Pick up the mailing-list discussion below about regaining control over syscall-less real-time loops, and continue it after its last sentence.

>> Begin Text shown

Philippe Gerum wrote:
> On Thu, 2010-06-24 at 14:05 +0200, Jan Kiszka wrote:
>> Philippe Gerum wrote:
>>> I've toyed a bit to find a generic approach for the nucleus to regain
>>> complete control over a userland application running in a syscall-less
>>> loop.
>>>
>>> The original issue was about recovering gracefully from a runaway
>>> situation detected by the nucleus watchdog, where a thread would spin in
>>> primary mode without issuing any syscall, but this would also apply for
>>> real-time signals pending for such a thread. Currently, Xenomai rt
>>> signals cannot preempt syscall-less code running in primary mode either.
>>>
>>> The major difference between the previous approaches we discussed about
>>> and this one, is the fact that we now force the runaway thread to run a
>>> piece of valid code that calls into the nucleus. We do not force the
>>> thread to run faulty code or at a faulty address anymore. Therefore, we
>>> can reuse this feature to improve the rt signal management, without
>>> having to forge yet-another signal stack frame for this.

>> End Text shown
>> Begin Supplied material

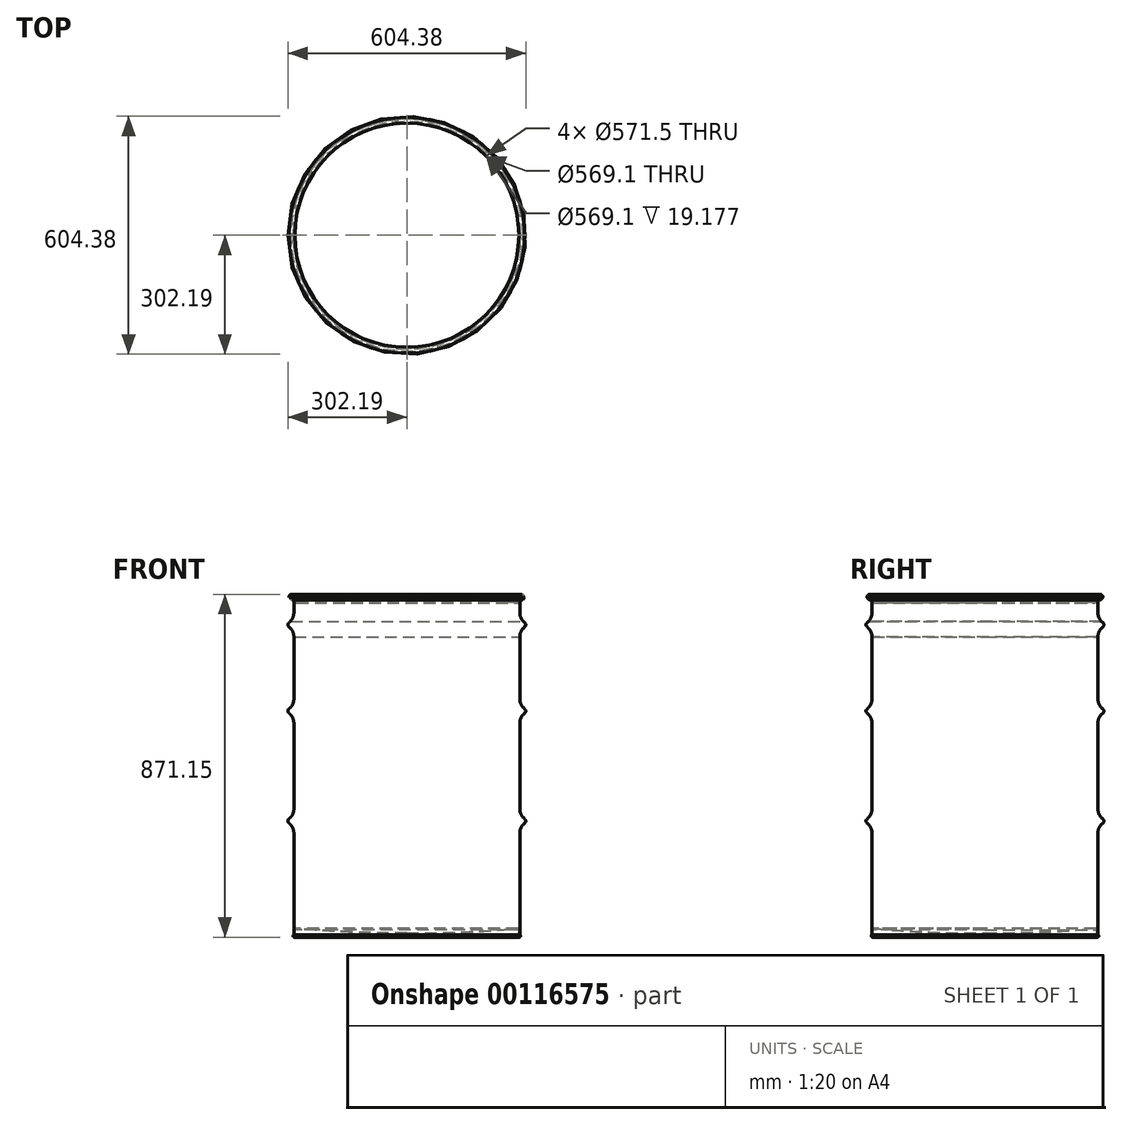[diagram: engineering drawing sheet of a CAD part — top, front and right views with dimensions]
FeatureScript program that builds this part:
annotation { "Feature Type Name" : "Feature", "Feature Type Description" : "" }
export const myFeature = defineFeature(function(context is Context, id is Id, definition is map)
    precondition{}
    {
        {
            var Q0;
            Q0=qCreatedBy(makeId("Front.planeOp"),FACE);
            var sketch = newSketch(context, id + "F0", { "sketchPlane" : qUnion([Q0])});
            skLineSegment(sketch, "E0.top", {"start": v(-286.95, 863.6) * mm, "end": v(-285.75, 863.6) * mm, "construction": true});
            skLineSegment(sketch, "E0.right", {"start": v(-285.75, 0) * mm, "end": v(-285.75, 264.7) * mm});
            skLineSegment(sketch, "E1", {"start": v(0, 0) * mm, "end": v(0, 177.34) * mm, "construction": true});
            skArc(sketch, "E2", {"start": v(-285.75, 863.6) * mm, "mid": v(-297.8, 866.42) * mm, "end": v(-288.25, 858.55) * mm});
            skArc(sketch, "E3", {"start": v(-286.95, 863.6) * mm, "mid": v(-296.72, 865.89) * mm, "end": v(-288.98, 859.5) * mm});
            skLineSegment(sketch, "E4", {"start": v(-288.98, 859.5) * mm, "end": v(-288.25, 858.55) * mm});
            skArc(sketch, "E5", {"start": v(-285.75, 0) * mm, "mid": v(-288.87, 2.56) * mm, "end": v(-286.95, 6.11) * mm});
            skLineSegment(sketch, "E6.trimOffspring", {"start": v(-286.95, 6.11) * mm, "end": v(-286.95, 264.7) * mm});
            skPoint(sketch, "E0.left.start.orphan", {"position": v(-286.95, 0) * mm});
            skLineSegment(sketch, "E7", {"start": v(-295.84, 802.73) * mm, "end": v(-300.33, 798.24) * mm});
            skLineSegment(sketch, "E8", {"start": v(-300.33, 789.26) * mm, "end": v(-295.84, 784.77) * mm});
            skLineSegment(sketch, "E9.trimOffspring", {"start": v(-286.95, 824.2) * mm, "end": v(-286.95, 863.6) * mm});
            skArc(sketch, "E10.filletArc", {"start": v(-300.33, 798.24) * mm, "mid": v(-302.2, 793.75) * mm, "end": v(-300.33, 789.26) * mm});
            skArc(sketch, "E11.filletArc", {"start": v(-295.84, 802.73) * mm, "mid": v(-289.26, 812.58) * mm, "end": v(-286.95, 824.2) * mm});
            skArc(sketch, "E12.filletArc", {"start": v(-286.95, 763.3) * mm, "mid": v(-289.26, 774.92) * mm, "end": v(-295.84, 784.77) * mm});
            skLineSegment(sketch, "E13", {"start": v(-302.19, 748.51) * mm, "end": v(-302.19, 170.1) * mm, "construction": true});
            skLineSegment(sketch, "E14", {"start": v(-292.1, 863.6) * mm, "end": v(-292.1, 869.95) * mm, "construction": true});
            skLineSegment(sketch, "E15", {"start": v(-300.33, 798.24) * mm, "end": v(-300.33, 789.26) * mm, "construction": true});
            skLineSegment(sketch, "E16", {"start": v(-295.84, 802.73) * mm, "end": v(-295.84, 784.77) * mm, "construction": true});
            skLineSegment(sketch, "E17", {"start": v(-286.95, 763.3) * mm, "end": v(-285.75, 763.3) * mm, "construction": true});
            skLineSegment(sketch, "E18", {"start": v(-286.95, 824.2) * mm, "end": v(-285.75, 824.2) * mm, "construction": true});
            skLineSegment(sketch, "E19.trimOffspring", {"start": v(-285.75, 824.2) * mm, "end": v(-285.75, 863.6) * mm});
            skLineSegment(sketch, "E20", {"start": v(-299.35, 790.24) * mm, "end": v(-294.86, 785.75) * mm});
            skLineSegment(sketch, "E21", {"start": v(-299.35, 797.26) * mm, "end": v(-294.86, 801.75) * mm});
            skArc(sketch, "E22", {"start": v(-299.35, 797.26) * mm, "mid": v(-300.8, 793.75) * mm, "end": v(-299.35, 790.24) * mm});
            skArc(sketch, "E23", {"start": v(-294.86, 801.75) * mm, "mid": v(-288.12, 812.08) * mm, "end": v(-285.75, 824.2) * mm});
            skArc(sketch, "E24", {"start": v(-285.75, 763.3) * mm, "mid": v(-288.03, 775.45) * mm, "end": v(-294.86, 785.75) * mm});
            skLineSegment(sketch, "E25", {"start": v(-295.84, 583.53) * mm, "end": v(-300.33, 579.04) * mm});
            skLineSegment(sketch, "E26", {"start": v(-300.33, 570.06) * mm, "end": v(-295.84, 565.57) * mm});
            skLineSegment(sketch, "E27.trimOffspring", {"start": v(-286.95, 605) * mm, "end": v(-286.95, 763.3) * mm});
            skPoint(sketch, "E28.visualSharp", {"position": v(-304.82, 574.55) * mm});
            skArc(sketch, "E28.filletArc", {"start": v(-300.33, 579.04) * mm, "mid": v(-302.2, 574.55) * mm, "end": v(-300.33, 570.06) * mm});
            skArc(sketch, "E29.filletArc", {"start": v(-295.84, 583.53) * mm, "mid": v(-289.26, 593.38) * mm, "end": v(-286.95, 605) * mm});
            skArc(sketch, "E30.filletArc", {"start": v(-286.95, 544.1) * mm, "mid": v(-289.26, 555.72) * mm, "end": v(-295.84, 565.57) * mm});
            skLineSegment(sketch, "E31", {"start": v(-295.84, 583.53) * mm, "end": v(-295.84, 565.57) * mm, "construction": true});
            skLineSegment(sketch, "E32", {"start": v(-286.95, 544.1) * mm, "end": v(-285.75, 544.1) * mm, "construction": true});
            skLineSegment(sketch, "E33", {"start": v(-286.95, 605) * mm, "end": v(-285.75, 605) * mm, "construction": true});
            skLineSegment(sketch, "E34.trimOffspring", {"start": v(-285.75, 605) * mm, "end": v(-285.75, 763.3) * mm});
            skLineSegment(sketch, "E35", {"start": v(-299.48, 578.19) * mm, "end": v(-295, 582.68) * mm});
            skArc(sketch, "E36", {"start": v(-295, 582.68) * mm, "mid": v(-288.15, 592.92) * mm, "end": v(-285.75, 605) * mm});
            skLineSegment(sketch, "E37", {"start": v(-299.48, 570.9) * mm, "end": v(-295, 566.42) * mm});
            skArc(sketch, "E38", {"start": v(-285.75, 544.1) * mm, "mid": v(-288.15, 556.18) * mm, "end": v(-295, 566.42) * mm});
            skArc(sketch, "E39", {"start": v(-299.48, 578.19) * mm, "mid": v(-301, 574.55) * mm, "end": v(-299.48, 570.9) * mm});
            skLineSegment(sketch, "E40", {"start": v(-295.84, 304.13) * mm, "end": v(-300.33, 299.64) * mm});
            skLineSegment(sketch, "E41", {"start": v(-300.33, 290.66) * mm, "end": v(-295.84, 286.17) * mm});
            skArc(sketch, "E42.filletArc", {"start": v(-300.33, 299.64) * mm, "mid": v(-302.19, 295.15) * mm, "end": v(-300.33, 290.66) * mm});
            skLineSegment(sketch, "E43.trimOffspring", {"start": v(-286.95, 325.6) * mm, "end": v(-286.95, 544.1) * mm});
            skArc(sketch, "E44.filletArc", {"start": v(-295.84, 304.13) * mm, "mid": v(-289.26, 313.98) * mm, "end": v(-286.95, 325.6) * mm});
            skArc(sketch, "E45.filletArc", {"start": v(-286.95, 264.7) * mm, "mid": v(-289.26, 276.32) * mm, "end": v(-295.84, 286.17) * mm});
            skLineSegment(sketch, "E46", {"start": v(-300.33, 299.64) * mm, "end": v(-300.33, 290.66) * mm, "construction": true});
            skLineSegment(sketch, "E47", {"start": v(-295.84, 304.13) * mm, "end": v(-295.84, 286.17) * mm, "construction": true});
            skLineSegment(sketch, "E48", {"start": v(-286.95, 325.6) * mm, "end": v(-285.75, 325.6) * mm, "construction": true});
            skLineSegment(sketch, "E49", {"start": v(-286.95, 264.7) * mm, "end": v(-285.75, 264.7) * mm, "construction": true});
            skLineSegment(sketch, "E50.trimOffspring", {"start": v(-285.75, 325.6) * mm, "end": v(-285.75, 544.1) * mm});
            skLineSegment(sketch, "E51", {"start": v(-299.48, 298.79) * mm, "end": v(-295, 303.28) * mm});
            skLineSegment(sketch, "E52", {"start": v(-299.48, 291.5) * mm, "end": v(-295, 287.02) * mm});
            skArc(sketch, "E53", {"start": v(-295, 303.28) * mm, "mid": v(-288.15, 313.52) * mm, "end": v(-285.75, 325.6) * mm});
            skArc(sketch, "E54", {"start": v(-285.75, 264.7) * mm, "mid": v(-288.15, 276.78) * mm, "end": v(-295, 287.02) * mm});
            skArc(sketch, "E55", {"start": v(-299.48, 298.79) * mm, "mid": v(-300.99, 295.15) * mm, "end": v(-299.48, 291.5) * mm});
            skSolve(sketch);
        }
        {
            var Q0;
            Q0 = qSketchRegion(id + "F0", true);
            var Q1;
            Q1 = qConstructionFilter(qBodyType(qCreatedBy(id + "F0" ,EDGE), BodyType.WIRE), ConstructionObject.NO);
            var Q2;
            Q2=sQuery(id+"F0.wireOp",EDGE,"E1");
            revolve(context, id + "F1", {"entities" : qUnion([Q0]), "surfaceEntities" : qUnion([Q1]), "axis" : qUnion([Q2]), "revolveType" : RevolveType.FULL});
        }
        {
            var Q0;
            Q0=qCreatedBy(makeId("Front.planeOp"),FACE);
            var sketch = newSketch(context, id + "F2", { "sketchPlane" : qUnion([Q0])});
            skLineSegment(sketch, "E56", {"start": v(286.95, 6.11) * mm, "end": v(286.95, 264.7) * mm});
            skArc(sketch, "E57", {"start": v(285.75, 0) * mm, "mid": v(288.87, 2.56) * mm, "end": v(286.95, 6.11) * mm});
            skLineSegment(sketch, "E58", {"start": v(285.75, 0) * mm, "end": v(285.75, 264.7) * mm});
            skLineSegment(sketch, "E59", {"start": v(-285.75, 264.7) * mm, "end": v(-285.75, 0) * mm});
            skLineSegment(sketch, "E60", {"start": v(-285.75, 0) * mm, "end": v(-284.55, 0) * mm});
            skLineSegment(sketch, "E61", {"start": v(-284.55, 0) * mm, "end": v(-284.55, 19.18) * mm});
            skArc(sketch, "E62", {"start": v(-282.4, 21.14) * mm, "mid": v(-283.91, 20.63) * mm, "end": v(-284.55, 19.18) * mm});
            skLineSegment(sketch, "E63", {"start": v(0, 244.83) * mm, "end": v(0, -50.53) * mm, "construction": true});
            skArc(sketch, "E64", {"start": v(-282.4, 21.14) * mm, "mid": v(-141.33, 12.15) * mm, "end": v(0, 9.14) * mm});
            skLineSegment(sketch, "E65", {"start": v(0, 9.14) * mm, "end": v(0, 10.34) * mm});
            skArc(sketch, "E66", {"start": v(-285.75, 19.18) * mm, "mid": v(-284.72, 21.52) * mm, "end": v(-282.3, 22.34) * mm});
            skArc(sketch, "E67", {"start": v(-282.3, 22.34) * mm, "mid": v(-141.28, 13.34) * mm, "end": v(0, 10.34) * mm});
            skLineSegment(sketch, "E68", {"start": v(-282.58, 19.18) * mm, "end": v(-282.58, 22.35) * mm, "construction": true});
            skSolve(sketch);
        }
        {
            var Q0;
            Q0 = qSketchRegion(id + "F2", true);
            var Q1;
            Q1=sQuery(id+"F2.wireOp",EDGE,"E63");
            revolve(context, id + "F3", {"operationType" : NewBodyOperationType.ADD, "entities" : qUnion([Q0]), "axis" : qUnion([Q1]), "revolveType" : RevolveType.FULL});
        }
        {
            var Q0;
            Q0=qCreatedBy(makeId("Front.planeOp"),FACE);
            var sketch = newSketch(context, id + "F4", { "sketchPlane" : qUnion([Q0])});
            skLineSegment(sketch, "E69", {"start": v(0, 998.16) * mm, "end": v(0, -198.69) * mm, "construction": true});
            skArc(sketch, "E70", {"start": v(-288.25, 858.55) * mm, "mid": v(-297.8, 866.42) * mm, "end": v(-285.75, 863.6) * mm, "construction": true});
            skLineSegment(sketch, "E71", {"start": v(-285.75, 863.6) * mm, "end": v(-285.75, 824.2) * mm, "construction": true});
            skArc(sketch, "E72", {"start": v(-298.45, 863.6) * mm, "mid": v(-292.1, 869.95) * mm, "end": v(-285.75, 863.6) * mm});
            skLineSegment(sketch, "E73", {"start": v(-285.75, 863.6) * mm, "end": v(-285.75, 855.15) * mm});
            skArc(sketch, "E74", {"start": v(-285.75, 855.15) * mm, "mid": v(-283.75, 850.52) * mm, "end": v(-279.02, 848.8) * mm});
            skArc(sketch, "E75", {"start": v(-279.02, 848.8) * mm, "mid": v(-139.57, 855.14) * mm, "end": v(0, 857.25) * mm});
            skLineSegment(sketch, "E76", {"start": v(-298.45, 863.6) * mm, "end": v(-299.65, 863.6) * mm});
            skArc(sketch, "E77", {"start": v(-299.65, 863.6) * mm, "mid": v(-292.1, 871.15) * mm, "end": v(-284.55, 863.6) * mm});
            skLineSegment(sketch, "E78", {"start": v(-284.55, 863.6) * mm, "end": v(-284.55, 855.15) * mm});
            skArc(sketch, "E79", {"start": v(-284.55, 855.15) * mm, "mid": v(-282.93, 851.4) * mm, "end": v(-279.09, 850) * mm});
            skArc(sketch, "E80", {"start": v(-279.09, 850) * mm, "mid": v(-139.6, 856.34) * mm, "end": v(0, 858.45) * mm});
            skLineSegment(sketch, "E81", {"start": v(0, 858.45) * mm, "end": v(0, 857.25) * mm});
            skLineSegment(sketch, "E82", {"start": v(-279.4, 855.15) * mm, "end": v(-279.02, 848.8) * mm, "construction": true});
            skLineSegment(sketch, "E83", {"start": v(-279.4, 855.15) * mm, "end": v(-279.4, 848.8) * mm, "construction": true});
            skLineSegment(sketch, "E84", {"start": v(-292.1, 863.6) * mm, "end": v(-292.1, 871.15) * mm, "construction": true});
            skSolve(sketch);
        }
        {
            var Q0;
            Q0 = qSketchRegion(id + "F4", true);
            var Q1;
            Q1=sQuery(id+"F4.wireOp",EDGE,"E69");
            revolve(context, id + "F5", {"entities" : qUnion([Q0]), "axis" : qUnion([Q1]), "revolveType" : RevolveType.FULL});
        }
    });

>> End Supplied material

● **Solved problem**
>>>
>>> The code introduced only fixes the watchdog related issue, but also does
>>> some groundwork for enhancing the rt signal support later. The
>>> implementation details can be found here:
>>> http://git.xenomai.org/?p=xenomai-rpm.git;a=commit;h=4cf21a2ae58354819da6475ae869b96c2defda0c
>>>
>>> The current mayday support is only available for powerpc and x86 for
>>> now, more will come in the next days. To have it enabled, you have to
>>> upgrade your I-pipe patch to 2.6.32.15-2.7-00 or 2.6.34-2.7-00 for x86,
>>> 2.6.33.5-2.10-01 or 2.6.34-2.10-00 for powerpc. That feature relies on a
>>> new interface available from those latest patches.
>>>
>>> The current implementation does not break the 2.5.x ABI on purpose, so
>>> we could merge it into the stable branch.
>>>
>>> We definitely need user feedback on this. Typically, does arming the
>>> nucleus watchdog with that patch support in, properly recovers from your
>>> favorite "get me out of here" situation? TIA,
>>>
>>> You can pull this stuff from
>>> git://git.xenomai.org/xenomai-rpm.git, queue/mayday branch.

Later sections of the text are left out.